How to Navigate AI Quality Assurance from Research to Production?

Insufficient data poses a significant challenge during bad debt prediction, requiring a reevaluation of deployment strategies for models to adapt to diverse and sometimes sparse datasets encountered in financial markets.

This happened to me, while I was building a multi-modal network for predicting bad debts for one company I worked for. At one point, we faced a challenge: the company had very little data, which meant that even though the model achieved better results on historical test data than the previous one, we couldn’t immediately deploy it into production.

Instead, we initially launched it in shadow mode, which allowed it to make predictions during each credit decision, but the final decision was still made by a human. After each session, we provided feedback back to the model. This iterative approach allowed us to test the model’s performance in production conditions and identify any issues before allowing it to make any autonomous decisions. It also provided insights into what safeguards need to be implemented and in which situations the model should never make decisions on its own.

Rigorous QA processes are essential, including regular model updates, ongoing performance monitoring, and a robust framework to ensure fairness and compliance with privacy regulations.

Fraud detection models are essential for protecting businesses and consumers, but their deployment poses challenges due to fraudsters' adaptability. Ensuring the model distinguishes between genuine and fraudulent transactions is critical, with ethical considerations necessitating thorough quality assurance to prevent biases impacting specific demographics.

A compelling example from a major bank unfolds a cautionary tale in AI-driven fraud detection. The model, initially celebrated for its triumphs, ultimately revealed a critical oversight during a closer inspection. The model, designed to predict anomalies in transaction sequences, flagged suspicious transactions for manual review. However, a closer inspection of the model revealed a shocking oversight. The model's high accuracy on historical data was attributed to the fact that the "next transaction" it was predicting was already present in its input data. Essentially, the model was being trained with the answers already in hand.

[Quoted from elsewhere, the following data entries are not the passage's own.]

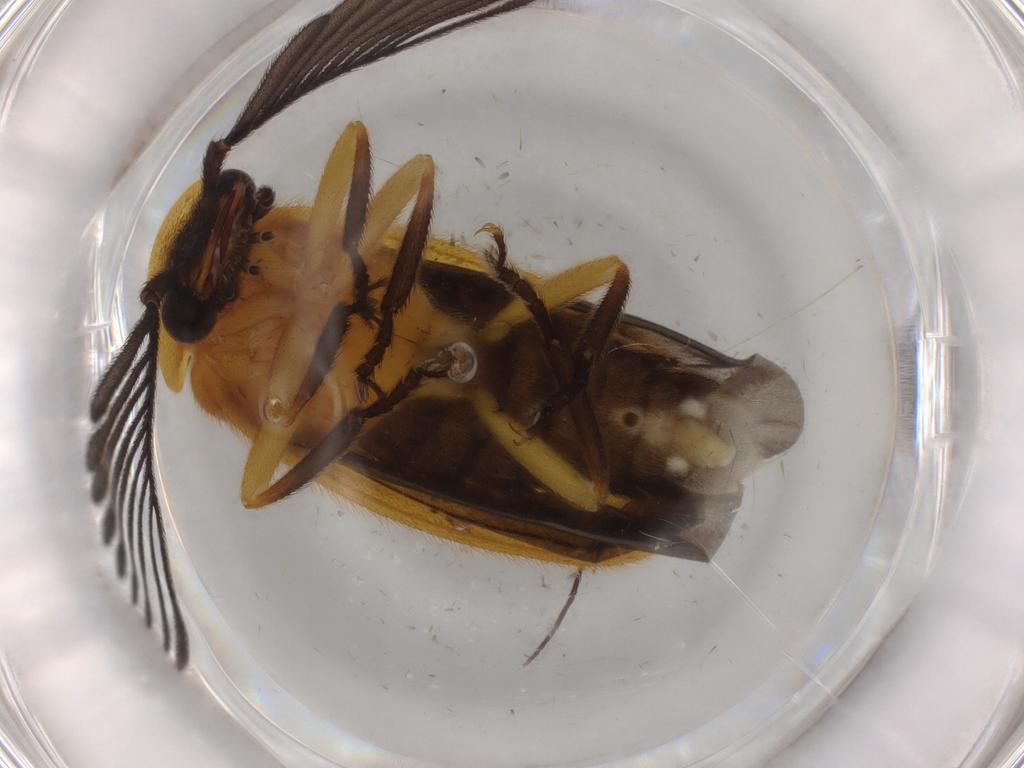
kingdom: Animalia
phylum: Arthropoda
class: Insecta
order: Coleoptera
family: Lampyridae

This story emphasizes the critical importance of data integrity and meticulous model evaluation, calling for a thorough approach to testing and validating AI models, especially in sensitive areas such as fraud detection. As industries undergo the AI revolution, this narrative serves as a reminder that success depends not only on building models but also on building them correctly, prompting a thorough review of data and processes to ensure the integrity and reliability of AI systems.

Despite rigorous pre-deployment testing, stock price prediction models face challenges in real-world scenarios. QA in stock price prediction includes evaluating model performance across diverse market conditions, stress-testing against historical data, and regular updates with the latest market information.

While working at a hedge fund, I was responsible for building a neural network model capable of making autonomous trading decisions. Stock trading poses unique challenges for AI models as the market’s inherent randomness and numerous anomalies make testing solutions before deploying them into production exceptionally difficult for conventional QA methods. After approximately a year of research, we developed a neural network that consistently outperformed the market on historical data, but due to resource constraints during the research phase, we couldn't conduct rigorous QA. 

Consequently, we decided to launch the built model into production in paper trading mode, making it the ultimate confirmation of the model's quality. The model performed exceptionally well for about six months, providing strong evidence that it was well-trained and possessed a suitable level of generalization. However, at a certain point, the model began allocating funds to companies whose stock prices were plummeting due to being on the verge of bankruptcy. It turned out that the cause of this situation was a classic survivorship bias. Despite the research team's awareness of survivorship bias and the implementation of several safeguards during training to prevent its occurrence, errors in data transformation for creating model targets occurred in an unexpected place.

Proper QA implementation by a separate team, independent of the research team, would have detected this issue before its launch to production. This experience highlighted the importance of thorough quality assurance processes, especially in complex and dynamic environments like financial markets.

In the financial sector, models making credit decisions must be explainable. Despite the sophistication of AI, the inability to provide clear explanations can lead to regulatory complications. QA processes should include regular audits to ensure that the deployed models align with the latest regulatory requirements. Additionally, risk management models must be tested for their resilience to extreme scenarios and unexpected events.

Collaboration with legal experts and compliance officers ensures that the models adhere to industry-specific regulations. QA efforts should encompass thorough documentation of model decisions and adherence to ethical guidelines to mitigate potential legal and reputational risks.